D.C. Mayor Muriel Bowser (D) exercised her control over city public schools late last week with her first-ever veto, shooting down emergency legislation that would allow students who didn’t meet attendance requirements this school year to advance to the next level if they fulfilled other criteria.
Last month, the D.C. Council overwhelmingly passed the School Promotion and Graduation Fairness Emergency Act, introduced by council members David Grosso (I-At Large), chair of the council’s education committee, and Robert White (D-At Large). All council members but Brandon Todd (D-Ward 4), Bowser’s ally and successor, voted in favor of legislation affecting nearly 30 students this past academic year.
This development, coming less than a day before the start of the council’s summer recess, caused a stir among students, residents and community leaders.
“Some people don’t need to miss so many days, but life happens,” said Jalyn Permenter, 17, a senior at Ballou Senior High School in Southeast.
Jalyn said the fallout over the dismal attendance records of the 2017 Ballou graduates created a series of events that incited frustration about how Ballou students are stigmatized.
“You might not have a way to get the [necessary] documents. If you’re sick with a fever or something, or even got pink eye, they expect you to sit in a hospital just to get a paper that says you can’t come to school,” Jalyn, 17, said.
“Some people don’t have the support system to get to the hospitals. A few people had children and they had to stay home to take care of them when they got sick because they can’t afford day care,” Jalyn, a Northeast resident, said.
Bowser disagreed with that popular viewpoint, writing in a June 12 letter to D.C. Council Chairman Phil Mendelson (D) that summer school, credit recovery, and Opportunity Academies provide ample space for the 26 seniors reportedly affected by the veto a chance to master the material. In the letter, she also said that, in the wake of March’s attendance scandal, the chancellor’s office worked to uphold the “District’s long-standing laws.”
D.C. public school attendance policy counts a student as “legally present” if they’re in school for 80 percent of the day.
For excused absences, students must submit a doctor’s note or other valid documentation. Five or more absences in a single advisory warrant a grade reduction for classes affected. Secondary grade-level students accumulating 30 or more absences during the school year will receive a failing grade for the courses missed.
After reports and audits this year determined that a slew of D.C. schools doctored attendance records to boost graduation data, school officials revealed that less than half of the city’s seniors were on track to graduate. Data recently collected by D.C. Public Schools showed that nearly 60 percent of students graduated this past school year, compared to 73 percent in the previous year.
Months into the 2017-18 school year, D.C. public school attendance officials ramped up enforcement, a process that some students said revealed inconsistencies in data collection.
“The schools have attendance people who don’t do their job,” said Ballou senior Amyah Nelson as she bemoaned what she described as unfair treatment of Yetunde Reeves, the principal ousted not long after news of attendance discrepancies surfaced.
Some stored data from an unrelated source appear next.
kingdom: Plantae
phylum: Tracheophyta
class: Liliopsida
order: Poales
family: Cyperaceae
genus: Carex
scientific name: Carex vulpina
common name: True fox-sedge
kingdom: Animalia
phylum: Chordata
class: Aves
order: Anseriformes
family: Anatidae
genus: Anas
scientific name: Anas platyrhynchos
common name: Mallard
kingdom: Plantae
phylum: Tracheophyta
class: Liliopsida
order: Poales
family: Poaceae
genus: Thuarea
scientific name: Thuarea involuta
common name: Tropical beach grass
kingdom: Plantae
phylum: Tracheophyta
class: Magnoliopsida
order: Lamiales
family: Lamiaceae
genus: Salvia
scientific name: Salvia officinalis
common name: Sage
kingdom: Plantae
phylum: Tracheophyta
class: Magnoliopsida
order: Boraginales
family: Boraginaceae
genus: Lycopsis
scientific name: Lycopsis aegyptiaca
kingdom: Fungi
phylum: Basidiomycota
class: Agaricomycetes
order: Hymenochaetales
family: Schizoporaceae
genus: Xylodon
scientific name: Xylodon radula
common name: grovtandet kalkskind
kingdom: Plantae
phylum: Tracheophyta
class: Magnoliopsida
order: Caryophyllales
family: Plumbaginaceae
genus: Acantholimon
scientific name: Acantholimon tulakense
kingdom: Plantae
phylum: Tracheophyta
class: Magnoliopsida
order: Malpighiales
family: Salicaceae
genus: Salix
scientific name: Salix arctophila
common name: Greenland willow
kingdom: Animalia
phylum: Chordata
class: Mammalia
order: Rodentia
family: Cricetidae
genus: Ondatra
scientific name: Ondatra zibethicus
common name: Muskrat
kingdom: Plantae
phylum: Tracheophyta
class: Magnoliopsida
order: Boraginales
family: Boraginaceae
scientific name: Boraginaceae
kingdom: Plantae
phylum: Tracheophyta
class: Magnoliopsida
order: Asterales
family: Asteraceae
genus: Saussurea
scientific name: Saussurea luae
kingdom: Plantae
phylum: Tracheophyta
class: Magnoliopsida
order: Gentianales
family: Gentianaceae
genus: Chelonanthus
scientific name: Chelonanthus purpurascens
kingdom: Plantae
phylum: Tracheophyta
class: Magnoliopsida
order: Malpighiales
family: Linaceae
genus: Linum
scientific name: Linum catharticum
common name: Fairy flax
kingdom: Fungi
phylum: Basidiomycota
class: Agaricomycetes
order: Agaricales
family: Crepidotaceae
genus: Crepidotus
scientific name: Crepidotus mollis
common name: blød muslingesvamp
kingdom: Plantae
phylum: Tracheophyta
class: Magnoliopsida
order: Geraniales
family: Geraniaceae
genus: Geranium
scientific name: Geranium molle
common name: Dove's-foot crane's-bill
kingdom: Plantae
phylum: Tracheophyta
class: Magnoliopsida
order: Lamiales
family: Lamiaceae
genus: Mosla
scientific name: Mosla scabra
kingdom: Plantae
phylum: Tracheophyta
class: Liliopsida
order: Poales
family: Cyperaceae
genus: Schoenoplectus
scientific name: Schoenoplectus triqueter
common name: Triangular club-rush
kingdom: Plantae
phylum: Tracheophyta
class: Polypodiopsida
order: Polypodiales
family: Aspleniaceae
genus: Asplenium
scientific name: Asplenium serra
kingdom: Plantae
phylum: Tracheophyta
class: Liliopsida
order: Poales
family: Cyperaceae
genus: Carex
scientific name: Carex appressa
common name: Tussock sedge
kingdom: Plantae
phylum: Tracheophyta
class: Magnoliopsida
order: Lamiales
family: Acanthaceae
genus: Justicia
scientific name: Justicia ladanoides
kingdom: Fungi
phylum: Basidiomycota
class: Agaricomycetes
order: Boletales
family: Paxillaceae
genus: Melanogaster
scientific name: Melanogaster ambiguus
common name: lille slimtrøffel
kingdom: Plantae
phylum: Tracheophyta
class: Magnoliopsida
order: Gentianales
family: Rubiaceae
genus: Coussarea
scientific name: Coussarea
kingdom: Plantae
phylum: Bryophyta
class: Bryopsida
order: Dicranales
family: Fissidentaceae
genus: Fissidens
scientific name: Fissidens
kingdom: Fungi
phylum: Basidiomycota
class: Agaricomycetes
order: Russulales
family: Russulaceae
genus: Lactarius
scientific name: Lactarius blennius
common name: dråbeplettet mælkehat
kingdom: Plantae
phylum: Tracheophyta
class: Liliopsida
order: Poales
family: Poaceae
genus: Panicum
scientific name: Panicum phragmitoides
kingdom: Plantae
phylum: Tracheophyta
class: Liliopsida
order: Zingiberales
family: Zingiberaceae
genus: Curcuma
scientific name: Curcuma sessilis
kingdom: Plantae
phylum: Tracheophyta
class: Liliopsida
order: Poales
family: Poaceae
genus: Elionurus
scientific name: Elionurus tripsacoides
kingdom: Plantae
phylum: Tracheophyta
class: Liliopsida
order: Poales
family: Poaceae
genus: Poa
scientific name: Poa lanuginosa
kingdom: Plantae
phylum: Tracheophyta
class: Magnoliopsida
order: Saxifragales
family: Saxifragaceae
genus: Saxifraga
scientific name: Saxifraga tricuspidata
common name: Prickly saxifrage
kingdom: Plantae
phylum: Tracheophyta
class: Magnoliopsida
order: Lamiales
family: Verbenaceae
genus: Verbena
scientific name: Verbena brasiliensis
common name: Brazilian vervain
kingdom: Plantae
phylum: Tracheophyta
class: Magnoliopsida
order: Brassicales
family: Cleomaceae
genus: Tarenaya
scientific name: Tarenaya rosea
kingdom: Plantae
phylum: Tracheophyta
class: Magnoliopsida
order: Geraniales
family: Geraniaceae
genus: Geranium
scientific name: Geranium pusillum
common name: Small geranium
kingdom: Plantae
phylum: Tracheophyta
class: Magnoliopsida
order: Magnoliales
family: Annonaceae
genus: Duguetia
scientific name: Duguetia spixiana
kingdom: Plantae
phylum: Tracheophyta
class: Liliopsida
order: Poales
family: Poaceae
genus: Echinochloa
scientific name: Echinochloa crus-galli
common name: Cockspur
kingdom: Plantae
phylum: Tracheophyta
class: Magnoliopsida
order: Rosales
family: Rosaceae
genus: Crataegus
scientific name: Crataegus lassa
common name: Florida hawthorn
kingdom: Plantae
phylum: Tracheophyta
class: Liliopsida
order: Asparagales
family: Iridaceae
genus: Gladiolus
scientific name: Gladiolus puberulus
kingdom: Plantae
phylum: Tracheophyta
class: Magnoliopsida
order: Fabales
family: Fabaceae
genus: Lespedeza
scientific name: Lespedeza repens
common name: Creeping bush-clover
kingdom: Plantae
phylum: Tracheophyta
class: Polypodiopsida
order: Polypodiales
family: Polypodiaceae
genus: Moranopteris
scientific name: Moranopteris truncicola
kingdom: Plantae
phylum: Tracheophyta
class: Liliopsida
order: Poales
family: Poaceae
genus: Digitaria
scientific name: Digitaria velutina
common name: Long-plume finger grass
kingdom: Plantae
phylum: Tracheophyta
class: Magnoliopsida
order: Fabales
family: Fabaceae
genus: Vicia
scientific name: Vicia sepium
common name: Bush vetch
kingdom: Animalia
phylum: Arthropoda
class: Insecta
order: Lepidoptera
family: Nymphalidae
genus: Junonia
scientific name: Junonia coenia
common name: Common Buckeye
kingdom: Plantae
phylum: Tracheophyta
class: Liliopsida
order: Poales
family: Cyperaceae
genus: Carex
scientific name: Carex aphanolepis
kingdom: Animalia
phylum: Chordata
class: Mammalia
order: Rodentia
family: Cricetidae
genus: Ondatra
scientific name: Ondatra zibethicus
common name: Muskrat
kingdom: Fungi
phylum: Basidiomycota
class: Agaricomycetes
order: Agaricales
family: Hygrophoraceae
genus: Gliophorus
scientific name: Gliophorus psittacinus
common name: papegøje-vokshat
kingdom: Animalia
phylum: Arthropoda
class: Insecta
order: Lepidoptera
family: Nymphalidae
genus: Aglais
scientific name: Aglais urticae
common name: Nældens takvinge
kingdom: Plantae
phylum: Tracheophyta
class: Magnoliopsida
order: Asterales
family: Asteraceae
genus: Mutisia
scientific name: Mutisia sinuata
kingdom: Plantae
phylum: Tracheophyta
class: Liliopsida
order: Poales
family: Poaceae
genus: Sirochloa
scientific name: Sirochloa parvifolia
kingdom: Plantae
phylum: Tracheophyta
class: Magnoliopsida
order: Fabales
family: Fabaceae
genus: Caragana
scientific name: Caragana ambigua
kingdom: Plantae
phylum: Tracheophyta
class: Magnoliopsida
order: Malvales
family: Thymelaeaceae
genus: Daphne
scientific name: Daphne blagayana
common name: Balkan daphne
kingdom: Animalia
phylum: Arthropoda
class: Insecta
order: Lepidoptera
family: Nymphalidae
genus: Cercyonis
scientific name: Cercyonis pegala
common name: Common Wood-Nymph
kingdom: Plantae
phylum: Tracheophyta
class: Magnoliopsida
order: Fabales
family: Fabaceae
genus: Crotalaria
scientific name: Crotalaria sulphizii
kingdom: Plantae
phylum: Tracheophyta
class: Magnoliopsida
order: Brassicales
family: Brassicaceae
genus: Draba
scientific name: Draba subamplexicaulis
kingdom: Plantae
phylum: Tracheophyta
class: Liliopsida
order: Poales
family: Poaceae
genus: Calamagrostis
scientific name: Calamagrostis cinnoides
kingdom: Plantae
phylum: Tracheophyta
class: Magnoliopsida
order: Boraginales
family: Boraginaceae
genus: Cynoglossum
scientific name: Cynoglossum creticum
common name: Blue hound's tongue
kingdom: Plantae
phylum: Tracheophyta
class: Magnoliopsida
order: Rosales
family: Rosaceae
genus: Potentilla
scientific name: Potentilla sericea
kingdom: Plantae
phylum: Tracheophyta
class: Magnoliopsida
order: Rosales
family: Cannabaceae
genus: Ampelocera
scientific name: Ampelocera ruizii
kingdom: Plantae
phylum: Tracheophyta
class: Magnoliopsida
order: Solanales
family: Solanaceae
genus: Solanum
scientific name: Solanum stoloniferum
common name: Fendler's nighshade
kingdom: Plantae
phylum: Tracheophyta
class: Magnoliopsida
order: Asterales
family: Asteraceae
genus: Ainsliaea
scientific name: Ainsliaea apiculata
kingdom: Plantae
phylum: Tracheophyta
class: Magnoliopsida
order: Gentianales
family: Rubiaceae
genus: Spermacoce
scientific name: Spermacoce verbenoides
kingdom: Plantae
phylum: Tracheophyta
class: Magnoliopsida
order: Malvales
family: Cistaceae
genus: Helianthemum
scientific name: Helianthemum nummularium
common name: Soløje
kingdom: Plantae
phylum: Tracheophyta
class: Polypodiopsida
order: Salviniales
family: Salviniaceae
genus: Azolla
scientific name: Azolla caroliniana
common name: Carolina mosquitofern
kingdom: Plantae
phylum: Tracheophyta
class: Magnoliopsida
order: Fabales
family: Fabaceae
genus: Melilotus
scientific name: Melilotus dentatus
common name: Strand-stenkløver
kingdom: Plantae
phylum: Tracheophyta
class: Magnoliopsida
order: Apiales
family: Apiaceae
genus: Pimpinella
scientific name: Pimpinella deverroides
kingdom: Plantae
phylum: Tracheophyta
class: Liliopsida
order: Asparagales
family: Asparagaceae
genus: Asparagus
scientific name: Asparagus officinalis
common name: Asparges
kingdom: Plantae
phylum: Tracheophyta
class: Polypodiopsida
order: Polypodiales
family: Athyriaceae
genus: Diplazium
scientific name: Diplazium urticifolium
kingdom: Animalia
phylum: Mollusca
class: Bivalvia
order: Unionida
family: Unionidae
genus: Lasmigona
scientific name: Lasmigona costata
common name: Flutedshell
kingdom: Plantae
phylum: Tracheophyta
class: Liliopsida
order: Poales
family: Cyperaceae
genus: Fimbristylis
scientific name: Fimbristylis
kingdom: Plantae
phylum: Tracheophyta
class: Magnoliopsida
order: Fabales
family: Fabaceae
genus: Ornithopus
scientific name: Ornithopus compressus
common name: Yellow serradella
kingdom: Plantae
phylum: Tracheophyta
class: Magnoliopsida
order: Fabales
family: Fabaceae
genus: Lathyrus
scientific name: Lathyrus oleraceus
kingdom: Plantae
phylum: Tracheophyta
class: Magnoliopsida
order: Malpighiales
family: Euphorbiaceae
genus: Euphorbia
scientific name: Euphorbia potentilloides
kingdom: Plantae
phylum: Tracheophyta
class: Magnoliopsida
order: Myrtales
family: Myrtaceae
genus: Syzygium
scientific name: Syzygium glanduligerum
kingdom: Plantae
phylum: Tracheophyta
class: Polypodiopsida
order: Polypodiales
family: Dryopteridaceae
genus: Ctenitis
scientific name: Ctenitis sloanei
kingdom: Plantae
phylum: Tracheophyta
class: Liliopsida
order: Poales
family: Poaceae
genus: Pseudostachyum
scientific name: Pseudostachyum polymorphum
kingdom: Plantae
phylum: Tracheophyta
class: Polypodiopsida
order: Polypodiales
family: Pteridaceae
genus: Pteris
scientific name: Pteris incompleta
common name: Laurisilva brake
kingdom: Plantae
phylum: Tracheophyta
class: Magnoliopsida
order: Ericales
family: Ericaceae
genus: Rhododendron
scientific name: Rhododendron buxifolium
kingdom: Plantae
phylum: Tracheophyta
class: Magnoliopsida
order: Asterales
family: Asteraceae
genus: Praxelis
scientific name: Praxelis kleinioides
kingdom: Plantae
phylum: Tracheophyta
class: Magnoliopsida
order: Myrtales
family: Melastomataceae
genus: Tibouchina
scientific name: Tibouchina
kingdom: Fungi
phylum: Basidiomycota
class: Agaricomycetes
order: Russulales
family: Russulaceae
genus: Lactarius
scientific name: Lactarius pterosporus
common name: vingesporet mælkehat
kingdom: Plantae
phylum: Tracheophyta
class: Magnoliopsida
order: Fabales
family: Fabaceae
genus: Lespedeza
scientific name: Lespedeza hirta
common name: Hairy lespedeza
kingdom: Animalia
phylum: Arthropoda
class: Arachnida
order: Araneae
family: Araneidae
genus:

“They have to put in the excused absence notes in for school records and many don’t do that,” said Amyah, 16, a Southeast resident. “We should judge students by their academics; the work they do and the grades they get. It should be about how they perform in school.”
Given the timing of Bowser’s veto, it’s been said that the D.C. Council won’t attempt to overturn it. By the time the council returns in the fall, the next school year, and implementation of the attendance policy, would be well underway.
Despite the pushback against Bowser’s recent moves — rooted in some public disdain for mayoral control of the schools — some people support her recent decision, championing it as an attempt to uphold some consistency in students’ lives and academic careers.
“The mayor’s right. It’s not fair for the students who do all of the right things that another student who does half as good or bad gets the same reward,” said Sandra Seegars, an activist of 30 years who lives in Congress Heights. “Students should try harder and do better to get the same rewards. The schools should keep better records, but they could only do so much if the child doesn’t come to school. If you don’t come to school and do the makeup work, this is what happens.”